He exploited local artistic tropes as well as socio-political themes to bring some sharp messages to local pedestrians on the sidewalks and streets of Japan.
In Chiba City, the Barcelona-based artist created Gulliver near an unassuming railway crossing using bonsai and the motif of a boy gardener.
Pejac says: “Using an icon of Japanese culture that I have always felt interest in, as the bonsai, I have wanted to make a surrealistic work that plays with scale of different elements.”
Shark-fin soup was created in Shibuya.
“This is a work that make use of the classic anime aesthetics to camouflage criticism of reality much less kind: the genocide of a species (sharks) for which Japanese consumers are not solely but mainly responsibly for. A sea beast that emerges in the city revealing a human bite on its fin.”
The more overtly Japanese Seppuku also appeared in Shibuya, though this time in a side alley.

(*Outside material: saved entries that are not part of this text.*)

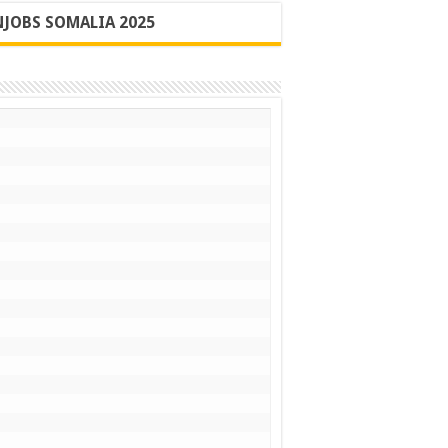
JOBS SOMALIA 2025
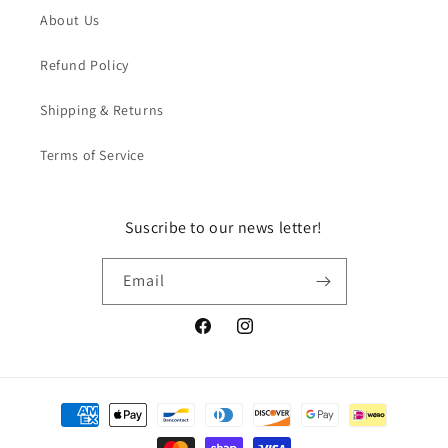
About Us
Refund Policy
Shipping & Returns
Terms of Service
Suscribe to our news letter!
Email
Facebook
Instagram
Payment
methods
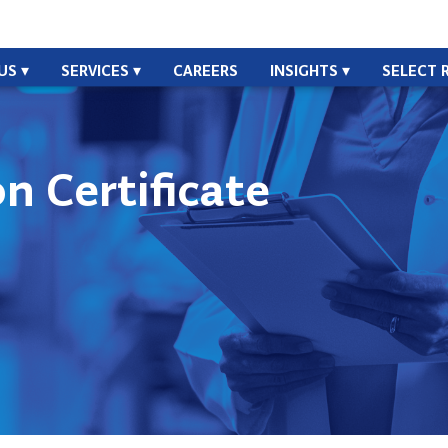
US
SERVICES
CAREERS
INSIGHTS
SELECT 
n Certificate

“I originally conceived this as an ‘indoor’ painting some time ago. I couldn’t help but make this sort of tribute as a manner of saying thank-you to Japanese culture for the inspiration that drove me to create it in the first place.”
For Everyone is an Artist Pejac went to Kawasaki, just west of Tokyo.
“Making use of the Joseph Beuys affirmation, I made this tribute to all working women of the world.”
A charwoman silhouette seems to stand in for every suffering housewife in Japan as she pours away her dirty water — which is transformed into Hokusai’s Great Wave off Kanagawa, probably the most famous ukiyoe print of all time.